» Problems to solve
**A.** Summarize the passage on backward design below in two sentences.
**B.** In the passage on backward design below, what are given as examples of explicit knowledge?
**C.** Please translate this sentence from the passage on backward design below into Spanish: "Knowledge-in-use, therefore, is a coupling of explicit and tacit knowledge."

» Passage for review
+++
Backward design process
By backward design, I mean starting with the end in mind. For example, what are the core professional practices of engineers? What do engineers really do? How does knowledge-in-use look like, that is, what kinds of knowledge, skills, tools and resources do they use in performing these practices? Once we have sense of what the disciplinary practice of engineers looks like, we can then design the teaching practices in alignment with the disciplinary practices. The same goes for other disciplines as well. What do doctors really do? What do scientists do? What do lawyers do? And so on. And then design the teaching practices in alignment with the professional practices in the domains.
Practical constraints will of course limit the degree to which alignment between teaching and disciplinary practices can be achieved. Still, it is instructive to use alignment as a key guiding principle when designing innovations in teaching. A typical counter to the above proposal goes something like: “but students need the knowledge and skills first before they can apply”. Mind you, that is falling back into the trap of decoupling domain knowledge and disciplinary practice – the very trap that we must try to avoid.
A couple of additional benefits of alignment are noteworthy. An analysis of disciplinary practices, especially knowledge-in-use, is likely going to result in a radical rethinking of and reduction in the amount of content knowledge that we focus on in the curriculum. Speak with an engineer or a doctor, and you will find that knowledge-in-use is typically a very small subset of the knowledge acquired during training. Likewise for other domains as well. Focusing primarily on knowledge-in-use should free up time for redesigning the curriculum, teaching and learning in alignment with the disciplinary practices.
Explicit and tacit knowledge
A second benefit of alignment is a better coupling between explicit and tacit knowledge. Explicit knowledge is knowledge that can be externalised, represented, codified, and communicated. Laws, principles, theorems, formalisms, and so on are examples of explicit knowledge. Tacit knowledge is something that cannot be externalised, let alone be codified or communicated. There are often times when an expert intuits, or is unable to explain how he or she thought of or did something, especially when engaged in disciplinary practices. It is one of those things that cannot be “taught”, but can be “caught”, yet it is absolutely essential for expertise development.
Research on expertise suggests that experts have not only large body of explicit knowledge but also highly-nuanced, situational, tacit knowledge. Expertise is a function of how experts are able to leverage both explicit and tacit knowledge to solve problems. Knowledge-in-use, therefore, is a coupling of explicit and tacit knowledge.
If the primary focus on schooling remains on explicit knowledge, then it will hinder the development of expertise. If, however, innovations in teaching can embody the coupling of both explicit and tacit knowledge, it will positively influence the development of expertise. Taken together, alignment can facilitate the coupling of explicit and tacit knowledge, which in turn, will increase the likelihood of transfer as well.
+++
» Given records
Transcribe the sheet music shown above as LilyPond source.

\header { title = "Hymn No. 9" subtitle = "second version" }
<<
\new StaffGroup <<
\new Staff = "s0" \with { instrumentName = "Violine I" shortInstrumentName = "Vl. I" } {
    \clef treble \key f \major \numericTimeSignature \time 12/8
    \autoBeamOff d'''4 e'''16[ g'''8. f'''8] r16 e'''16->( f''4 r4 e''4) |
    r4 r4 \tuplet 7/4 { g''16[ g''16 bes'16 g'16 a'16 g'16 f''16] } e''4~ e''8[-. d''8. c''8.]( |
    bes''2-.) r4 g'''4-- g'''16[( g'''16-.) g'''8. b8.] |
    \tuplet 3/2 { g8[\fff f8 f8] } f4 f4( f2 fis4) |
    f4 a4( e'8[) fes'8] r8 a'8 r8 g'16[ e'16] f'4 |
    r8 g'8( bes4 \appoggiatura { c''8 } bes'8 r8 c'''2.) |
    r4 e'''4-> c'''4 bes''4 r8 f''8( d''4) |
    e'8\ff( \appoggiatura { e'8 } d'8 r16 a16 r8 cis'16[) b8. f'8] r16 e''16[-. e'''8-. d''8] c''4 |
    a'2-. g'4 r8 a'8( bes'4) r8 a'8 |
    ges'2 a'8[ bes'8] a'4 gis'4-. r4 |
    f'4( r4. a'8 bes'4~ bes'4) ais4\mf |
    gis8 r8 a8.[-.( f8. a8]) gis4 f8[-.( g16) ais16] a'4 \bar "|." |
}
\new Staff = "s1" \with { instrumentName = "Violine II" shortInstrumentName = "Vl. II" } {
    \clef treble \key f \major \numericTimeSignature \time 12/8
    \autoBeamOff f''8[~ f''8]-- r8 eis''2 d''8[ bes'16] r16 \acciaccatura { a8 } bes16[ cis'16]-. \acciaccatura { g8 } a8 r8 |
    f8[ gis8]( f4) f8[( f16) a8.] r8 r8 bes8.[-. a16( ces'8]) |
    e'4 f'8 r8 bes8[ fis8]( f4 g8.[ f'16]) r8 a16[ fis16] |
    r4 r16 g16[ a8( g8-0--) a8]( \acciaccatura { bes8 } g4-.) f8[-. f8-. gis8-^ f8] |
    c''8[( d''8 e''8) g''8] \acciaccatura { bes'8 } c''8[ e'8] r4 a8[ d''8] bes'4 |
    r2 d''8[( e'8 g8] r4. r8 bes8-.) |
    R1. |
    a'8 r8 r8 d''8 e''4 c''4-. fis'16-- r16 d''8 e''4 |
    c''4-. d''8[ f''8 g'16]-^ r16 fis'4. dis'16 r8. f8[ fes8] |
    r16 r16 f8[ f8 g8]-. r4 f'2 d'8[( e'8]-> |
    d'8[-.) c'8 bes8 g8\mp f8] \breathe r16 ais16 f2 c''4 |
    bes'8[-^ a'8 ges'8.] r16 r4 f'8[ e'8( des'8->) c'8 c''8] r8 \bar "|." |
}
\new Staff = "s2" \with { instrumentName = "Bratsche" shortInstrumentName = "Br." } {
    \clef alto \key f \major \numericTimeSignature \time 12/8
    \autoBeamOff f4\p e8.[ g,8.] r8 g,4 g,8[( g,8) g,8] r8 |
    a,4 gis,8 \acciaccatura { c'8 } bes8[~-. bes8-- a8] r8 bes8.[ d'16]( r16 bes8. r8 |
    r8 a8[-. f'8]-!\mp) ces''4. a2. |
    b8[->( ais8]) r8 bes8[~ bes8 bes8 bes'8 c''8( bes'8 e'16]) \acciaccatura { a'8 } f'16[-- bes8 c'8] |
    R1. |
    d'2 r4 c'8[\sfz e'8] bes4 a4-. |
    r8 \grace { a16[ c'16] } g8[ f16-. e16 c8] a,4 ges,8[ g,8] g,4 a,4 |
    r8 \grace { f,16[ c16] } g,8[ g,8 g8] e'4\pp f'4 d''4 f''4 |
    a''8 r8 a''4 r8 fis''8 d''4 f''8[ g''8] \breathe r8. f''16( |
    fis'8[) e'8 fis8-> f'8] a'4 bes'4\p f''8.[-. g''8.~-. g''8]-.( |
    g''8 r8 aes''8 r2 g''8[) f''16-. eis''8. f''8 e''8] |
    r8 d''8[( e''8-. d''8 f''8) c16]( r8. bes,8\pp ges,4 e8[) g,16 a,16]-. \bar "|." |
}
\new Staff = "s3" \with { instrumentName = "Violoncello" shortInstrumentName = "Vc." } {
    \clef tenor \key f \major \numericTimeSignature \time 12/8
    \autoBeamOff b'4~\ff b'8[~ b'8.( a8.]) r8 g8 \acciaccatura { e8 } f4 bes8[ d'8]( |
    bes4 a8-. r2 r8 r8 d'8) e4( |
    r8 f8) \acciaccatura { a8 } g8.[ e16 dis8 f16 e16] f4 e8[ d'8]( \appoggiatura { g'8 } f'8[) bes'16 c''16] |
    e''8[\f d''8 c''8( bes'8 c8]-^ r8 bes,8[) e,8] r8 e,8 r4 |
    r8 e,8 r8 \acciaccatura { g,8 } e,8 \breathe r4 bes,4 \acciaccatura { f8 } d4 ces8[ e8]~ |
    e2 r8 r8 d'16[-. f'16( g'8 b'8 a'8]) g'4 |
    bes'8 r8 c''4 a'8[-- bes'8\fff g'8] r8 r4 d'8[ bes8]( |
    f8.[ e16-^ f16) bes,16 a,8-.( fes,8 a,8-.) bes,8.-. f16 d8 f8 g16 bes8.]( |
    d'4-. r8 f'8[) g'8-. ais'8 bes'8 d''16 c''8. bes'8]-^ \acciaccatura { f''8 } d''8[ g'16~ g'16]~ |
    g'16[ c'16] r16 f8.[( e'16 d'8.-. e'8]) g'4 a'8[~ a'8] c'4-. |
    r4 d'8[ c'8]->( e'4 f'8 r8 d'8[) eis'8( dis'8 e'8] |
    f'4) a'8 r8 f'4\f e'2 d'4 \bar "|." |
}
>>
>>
+++
» Exercise solutions
**A.** Backward design means starting with the end in mind: identifying what professionals such as engineers really do and then designing teaching practices in alignment with those disciplinary practices. Such alignment is likely to reduce the content knowledge a curriculum focuses on and can better couple explicit and tacit knowledge, which supports the development of expertise and increases the likelihood of transfer.

**B.** Laws, principles, theorems, formalisms, and so on.

**C.** Por lo tanto, el conocimiento en uso es un acoplamiento de conocimiento explícito y tácito.